"Today's announcement is a positive step for Revel," Kevin DeSanctis, Revel's chief executive officer, said in a statement. "The agreement we have reached with our lenders will ensure that the hundreds of thousands of guests who visit Revel every year will continue to enjoy a signature Revel experience in our world-class facility."
The deal, reached with a majority of the casino's creditors, is expected to be finalized by early summer, the Press of Atlantic City reported.
The $2.4 billion establishment, which had its grand opening in May 2012, employs 2,800 full-time and 1,000 part-time workers. The bankruptcy will not affect operations, employees or vendors, the newspaper said.
"This restructuring positions Revel for long-term success by providing the company with the operational flexibility to invest in the growth of our business," Michael Garrity, Revel's chief investment officer, said in a statement.
"The agreement between Revel and its lenders will allow for a necessary financial restructuring and improve the property's financial condition going forward," said David Rebuck, director of the New Jersey Division of Gaming Enforcement. "We see this as a positive step that will allow Revel to comprehensively address its financial needs while continuing normal business operations."

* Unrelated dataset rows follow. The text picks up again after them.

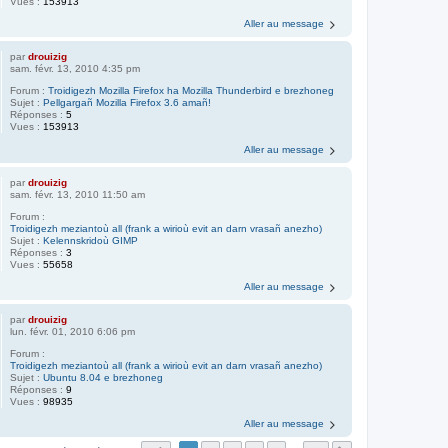
Vues :
153913
Aller au message
par
drouizig
sam. févr. 13, 2010 4:35 pm
Forum :
Troidigezh Mozilla Firefox ha Mozilla Thunderbird e brezhoneg
Sujet :
Pellgargañ Mozilla Firefox 3.6 amañ!
Réponses :
5
Vues :
153913
Aller au message
par
drouizig
sam. févr. 13, 2010 11:50 am
Forum :
Troidigezh meziantoù all (frank a wirioù evit an darn vrasañ anezho)
Sujet :
Kelennskridoù GIMP
Réponses :
3
Vues :
55658
Aller au message
par
drouizig
lun. févr. 01, 2010 6:06 pm
Forum :
Troidigezh meziantoù all (frank a wirioù evit an darn vrasañ anezho)
Sujet :
Ubuntu 8.04 e brezhoneg
Réponses :
9
Vues :
98935
Aller au message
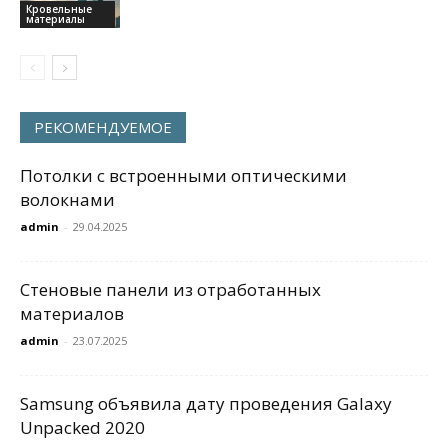
Кровельные
материалы
РЕКОМЕНДУЕМОЕ
Потолки с встроенными оптическими
волокнами
admin
-
29.04.2025
Стеновые панели из отработанных
материалов
admin
-
23.07.2025
Samsung объявила дату проведения Galaxy
Unpacked 2020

"A rejuvenated Revel will remain an integral part of that landscape, as it continues full operations," Michael Drewniak, Gov. Chris Christie's press secretary said in a statement. "Most importantly, none of those things that make Revel among Atlantic City's highest-profile attractions will change, as Revel uses this new financial flexibility and the continued backing of its investors to grow the business and be part of Atlantic City's expansion."